[Dataset entries]
-------

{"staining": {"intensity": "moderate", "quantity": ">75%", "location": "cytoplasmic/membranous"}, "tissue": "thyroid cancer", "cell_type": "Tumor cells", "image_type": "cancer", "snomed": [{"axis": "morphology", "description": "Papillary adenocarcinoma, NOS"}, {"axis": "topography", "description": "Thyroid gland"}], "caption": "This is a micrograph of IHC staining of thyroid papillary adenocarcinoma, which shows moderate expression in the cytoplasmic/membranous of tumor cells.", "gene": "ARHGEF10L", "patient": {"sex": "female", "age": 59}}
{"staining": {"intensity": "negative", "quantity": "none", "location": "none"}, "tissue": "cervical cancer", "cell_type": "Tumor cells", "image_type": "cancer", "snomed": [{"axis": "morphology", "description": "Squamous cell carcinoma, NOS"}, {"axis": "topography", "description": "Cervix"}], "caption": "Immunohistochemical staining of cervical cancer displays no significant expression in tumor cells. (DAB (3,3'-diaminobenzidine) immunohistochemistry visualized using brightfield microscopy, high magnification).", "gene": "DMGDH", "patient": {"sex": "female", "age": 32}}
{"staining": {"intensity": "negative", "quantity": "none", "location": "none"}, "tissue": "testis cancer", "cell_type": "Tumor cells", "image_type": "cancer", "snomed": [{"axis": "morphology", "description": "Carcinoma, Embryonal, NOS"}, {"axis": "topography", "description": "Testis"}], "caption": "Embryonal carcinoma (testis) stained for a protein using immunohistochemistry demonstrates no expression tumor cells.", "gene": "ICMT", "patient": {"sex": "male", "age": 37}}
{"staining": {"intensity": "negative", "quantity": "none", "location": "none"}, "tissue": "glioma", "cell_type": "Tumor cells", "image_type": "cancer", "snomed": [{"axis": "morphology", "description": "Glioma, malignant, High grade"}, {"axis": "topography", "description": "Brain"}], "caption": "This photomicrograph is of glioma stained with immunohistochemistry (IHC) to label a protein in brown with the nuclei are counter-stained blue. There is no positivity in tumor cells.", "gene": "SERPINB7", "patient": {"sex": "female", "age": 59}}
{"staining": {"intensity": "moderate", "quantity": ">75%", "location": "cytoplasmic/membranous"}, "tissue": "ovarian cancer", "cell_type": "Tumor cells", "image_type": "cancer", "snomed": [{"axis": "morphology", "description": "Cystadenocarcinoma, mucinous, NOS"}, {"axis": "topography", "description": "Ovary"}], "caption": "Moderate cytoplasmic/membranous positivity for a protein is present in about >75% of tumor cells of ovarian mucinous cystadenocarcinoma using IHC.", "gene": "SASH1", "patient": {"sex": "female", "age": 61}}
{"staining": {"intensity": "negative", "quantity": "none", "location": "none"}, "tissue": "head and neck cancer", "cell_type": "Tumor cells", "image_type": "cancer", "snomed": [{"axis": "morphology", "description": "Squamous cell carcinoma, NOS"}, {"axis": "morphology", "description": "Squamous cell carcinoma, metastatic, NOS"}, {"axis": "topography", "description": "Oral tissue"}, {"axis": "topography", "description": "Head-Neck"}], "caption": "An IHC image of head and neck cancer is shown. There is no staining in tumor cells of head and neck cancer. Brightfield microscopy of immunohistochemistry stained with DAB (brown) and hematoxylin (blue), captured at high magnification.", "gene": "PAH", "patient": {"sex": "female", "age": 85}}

-------

**ABOUT THIS TASK:**
Each record above needs to be transcribed word for word.

**RESULT OF THIS EXERCISE:**
{"staining": {"intensity": "moderate", "quantity": ">75%", "location": "cytoplasmic/membranous"}, "tissue": "thyroid cancer", "cell_type": "Tumor cells", "image_type": "cancer", "snomed": [{"axis": "morphology", "description": "Papillary adenocarcinoma, NOS"}, {"axis": "topography", "description": "Thyroid gland"}], "caption": "This is a micrograph of IHC staining of thyroid papillary adenocarcinoma, which shows moderate expression in the cytoplasmic/membranous of tumor cells.", "gene": "ARHGEF10L", "patient": {"sex": "female", "age": 59}}
{"staining": {"intensity": "negative", "quantity": "none", "location": "none"}, "tissue": "cervical cancer", "cell_type": "Tumor cells", "image_type": "cancer", "snomed": [{"axis": "morphology", "description": "Squamous cell carcinoma, NOS"}, {"axis": "topography", "description": "Cervix"}], "caption": "Immunohistochemical staining of cervical cancer displays no significant expression in tumor cells. (DAB (3,3'-diaminobenzidine) immunohistochemistry visualized using brightfield microscopy, high magnification).", "gene": "DMGDH", "patient": {"sex": "female", "age": 32}}
{"staining": {"intensity": "negative", "quantity": "none", "location": "none"}, "tissue": "testis cancer", "cell_type": "Tumor cells", "image_type": "cancer", "snomed": [{"axis": "morphology", "description": "Carcinoma, Embryonal, NOS"}, {"axis": "topography", "description": "Testis"}], "caption": "Embryonal carcinoma (testis) stained for a protein using immunohistochemistry demonstrates no expression tumor cells.", "gene": "ICMT", "patient": {"sex": "male", "age": 37}}
{"staining": {"intensity": "negative", "quantity": "none", "location": "none"}, "tissue": "glioma", "cell_type": "Tumor cells", "image_type": "cancer", "snomed": [{"axis": "morphology", "description": "Glioma, malignant, High grade"}, {"axis": "topography", "description": "Brain"}], "caption": "This photomicrograph is of glioma stained with immunohistochemistry (IHC) to label a protein in brown with the nuclei are counter-stained blue. There is no positivity in tumor cells.", "gene": "SERPINB7", "patient": {"sex": "female", "age": 59}}
{"staining": {"intensity": "moderate", "quantity": ">75%", "location": "cytoplasmic/membranous"}, "tissue": "ovarian cancer", "cell_type": "Tumor cells", "image_type": "cancer", "snomed": [{"axis": "morphology", "description": "Cystadenocarcinoma, mucinous, NOS"}, {"axis": "topography", "description": "Ovary"}], "caption": "Moderate cytoplasmic/membranous positivity for a protein is present in about >75% of tumor cells of ovarian mucinous cystadenocarcinoma using IHC.", "gene": "SASH1", "patient": {"sex": "female", "age": 61}}
{"staining": {"intensity": "negative", "quantity": "none", "location": "none"}, "tissue": "head and neck cancer", "cell_type": "Tumor cells", "image_type": "cancer", "snomed": [{"axis": "morphology", "description": "Squamous cell carcinoma, NOS"}, {"axis": "morphology", "description": "Squamous cell carcinoma, metastatic, NOS"}, {"axis": "topography", "description": "Oral tissue"}, {"axis": "topography", "description": "Head-Neck"}], "caption": "An IHC image of head and neck cancer is shown. There is no staining in tumor cells of head and neck cancer. Brightfield microscopy of immunohistochemistry stained with DAB (brown) and hematoxylin (blue), captured at high magnification.", "gene": "PAH", "patient": {"sex": "female", "age": 85}}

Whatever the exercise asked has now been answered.